Dreams Change While I am hopelessly in love with my daughter sporting the extra chromosome, some others were just given their amnio results that make them feel as though they were robbed of every last chance of happiness due to this “extra chromosome deformity”. While I am luxuriously enjoying the beautiful shells in my life now, someone else is stuck out in the angry waves- drowning Dreams Change [Kindle Edition ]

Discussion

If my elderly mother used the internet, she would be able to comment on this piece.
I don’t know how my parents felt in 1970 when a baby girl was born with Down Syndrome. As a junior in high school, I was old enough to know there was grieving going on in our house.

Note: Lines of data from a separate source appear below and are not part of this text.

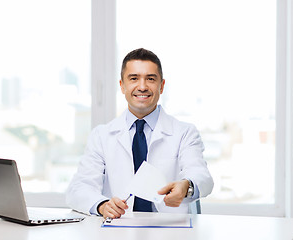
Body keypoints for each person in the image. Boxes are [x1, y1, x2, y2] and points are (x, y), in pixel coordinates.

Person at [66, 48, 213, 219]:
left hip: (170, 231)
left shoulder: (185, 133)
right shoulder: (101, 136)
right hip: (118, 230)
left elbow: (202, 177)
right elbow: (79, 189)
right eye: (134, 78)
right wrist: (102, 205)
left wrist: (186, 186)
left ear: (162, 86)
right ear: (122, 86)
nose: (142, 87)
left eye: (150, 79)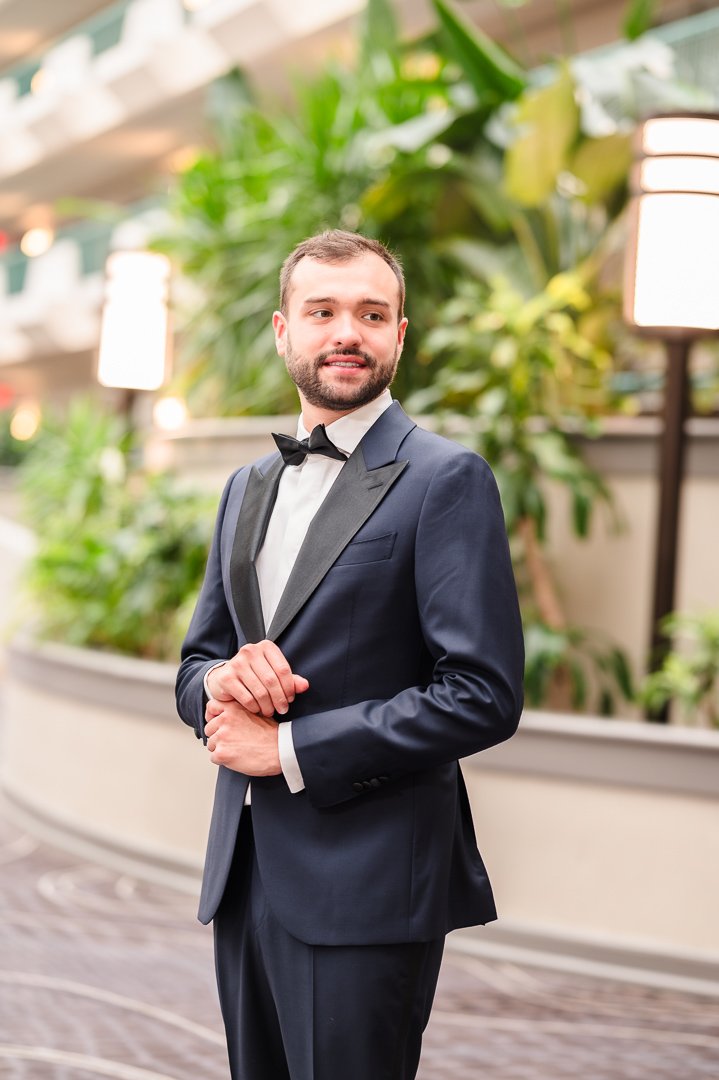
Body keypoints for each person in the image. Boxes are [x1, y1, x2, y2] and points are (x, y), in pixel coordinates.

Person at [175, 229, 524, 1080]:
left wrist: (288, 747)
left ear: (400, 334)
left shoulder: (446, 479)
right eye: (322, 311)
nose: (347, 332)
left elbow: (480, 694)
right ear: (281, 330)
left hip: (367, 886)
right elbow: (194, 666)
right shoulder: (246, 487)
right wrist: (223, 680)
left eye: (372, 314)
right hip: (247, 874)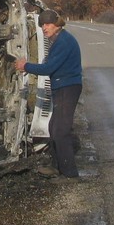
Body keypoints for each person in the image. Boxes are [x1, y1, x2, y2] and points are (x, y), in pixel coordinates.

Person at [15, 9, 82, 179]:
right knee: (53, 127)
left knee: (61, 130)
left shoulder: (64, 42)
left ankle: (70, 172)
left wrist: (26, 66)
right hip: (62, 86)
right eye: (42, 24)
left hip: (68, 87)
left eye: (48, 24)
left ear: (57, 24)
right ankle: (56, 166)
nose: (45, 27)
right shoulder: (58, 39)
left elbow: (48, 68)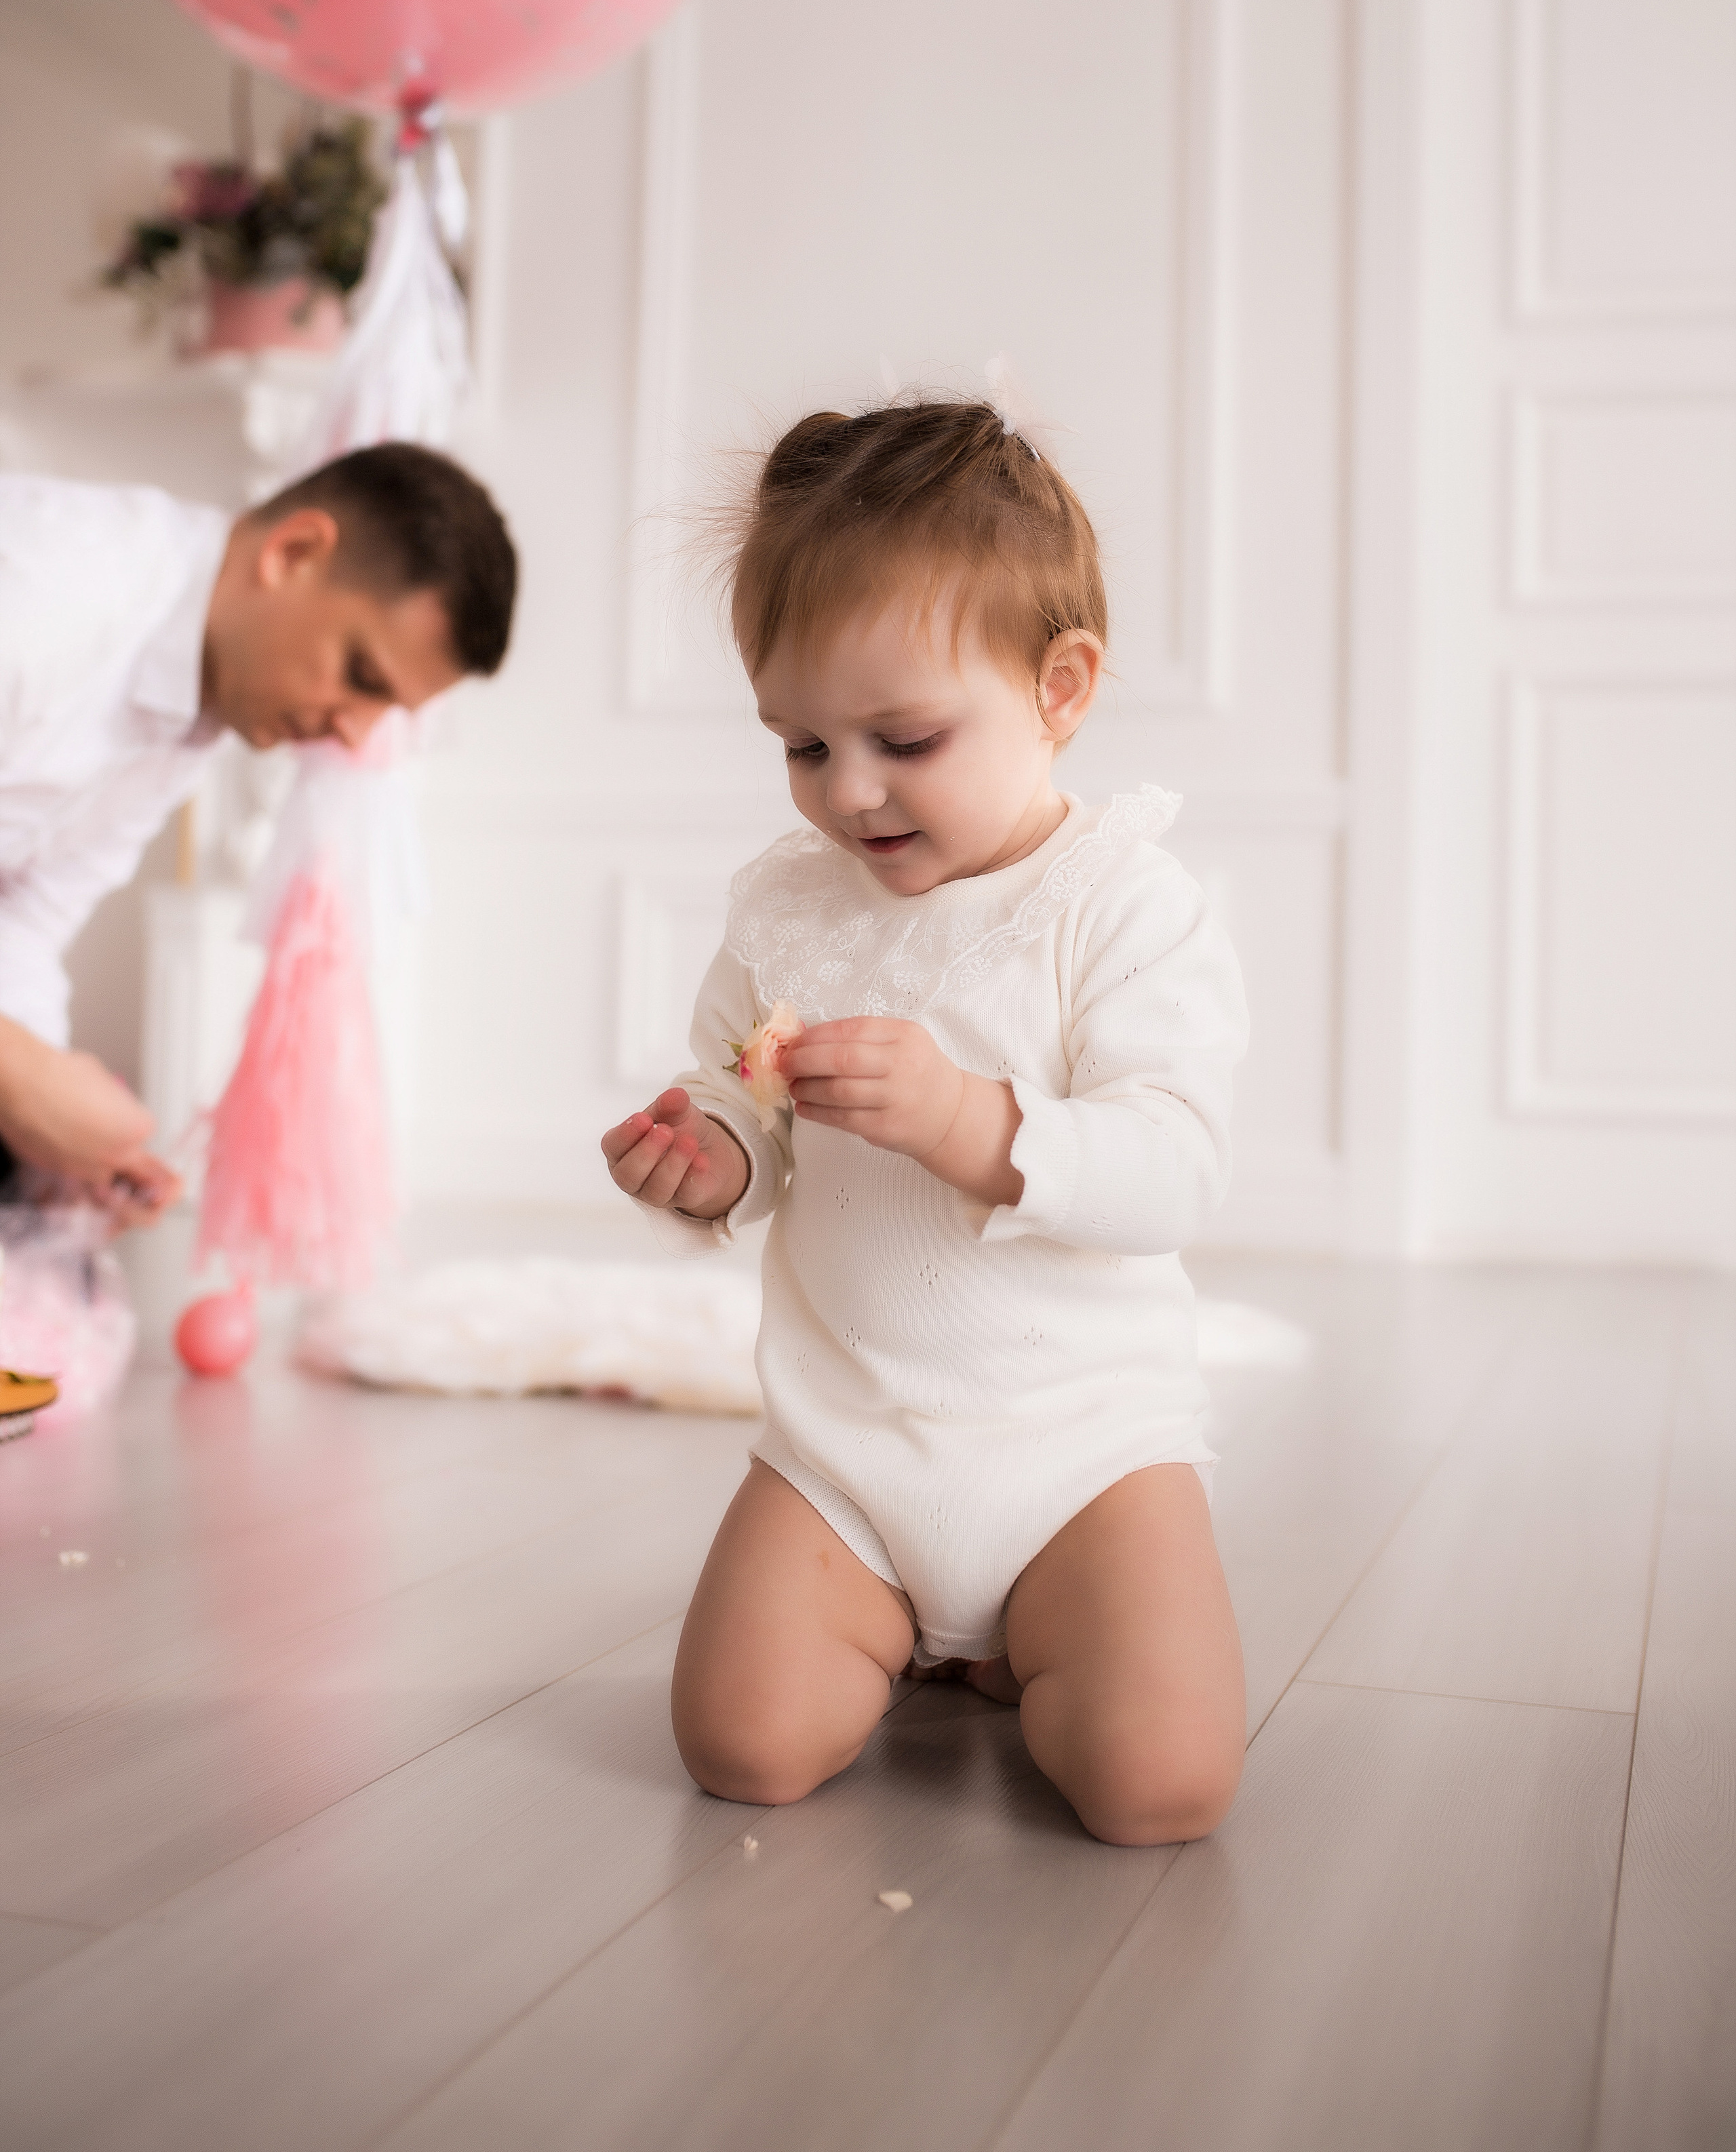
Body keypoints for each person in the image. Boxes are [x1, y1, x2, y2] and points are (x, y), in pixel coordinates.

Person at [601, 401, 1249, 1848]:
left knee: (1160, 1784)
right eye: (801, 744)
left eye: (901, 737)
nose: (848, 792)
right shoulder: (788, 903)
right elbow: (741, 1098)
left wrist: (969, 1118)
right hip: (845, 1450)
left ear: (1058, 686)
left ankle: (1032, 1636)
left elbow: (1173, 1168)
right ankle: (905, 1624)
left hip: (1084, 1453)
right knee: (741, 1747)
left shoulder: (1120, 905)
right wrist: (706, 1157)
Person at [0, 443, 517, 1222]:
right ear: (293, 554)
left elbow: (25, 924)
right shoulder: (49, 596)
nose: (351, 732)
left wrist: (56, 1142)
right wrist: (20, 1078)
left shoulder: (191, 711)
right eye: (362, 676)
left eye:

I remember Dad and the grandmothers protecting my Mom and the baby from curious people. I remember Mom spending days in her room crying. I remember a sibling asking me if that baby looked funny. I denied such a thing vehemently, while feeling guilty for also thinking such a disloyal thing. Eventually Dad told us about our sister’s special needs. I remember that Mom switched my sister to a bottle because Naomi’s sucking reflex was almost non-existent. I remember seeing my Dad take an hour to feed her a bottle, coaxing her to learn to eat, to live, to thrive.

That was the beginning of a fierce determination to protect and nurture our family’s new little one. Mom was so angry at a friend’s suggestion of institutionalization that the friendship was never the same. We five older siblings stopped using the word “retarded” as an insult. We began to teach Naomi and rejoiced in progress - she can roll, she can sit up, she can -well, she can’t crawl, but she can scoot on her bottom, she talks, she walks. She charmed us because she smiled and laughed like no baby ever had! We became very proud of our little sister. Mom taught her to help around the house and to read. She taught her proper public behavior. Naomi knows the truth of John 3:16; she has a testimony of faith in Christ.

Our sister was born at a time when education for special needs was just beginning to improve. She did not benefit from vocational training. One might say she was overprotected. Naomi went through difficult times as she entered adulthood with no “life” apart from her family. Grieving for a child does not stop when one falls in love with her. Our parents grieved over a time of depression that lasted about 15 years. Naomi has had to go live with one of her siblings. Mom is happy that Naomi is in an ARC program and in children’s classes at church. But she misses her baby and her baby misses her Mom.

Adult Downs care has it’s very special challenges - daily challenges with daily frustration and daily reward. Parents today have more hope for their child. People used to expect to bury their Downs child, so few prepared for the future. Today Downs life expectancy is sixty and beyond. New research and resources can help a parent prepare their child for a full life and a future without them. Families who know the Lord find comfort, help, and wisdom as they trust a sovereign God who created and loves each person. But never doubt that they will need that comfort, help, and wisdom for the rest of their lives.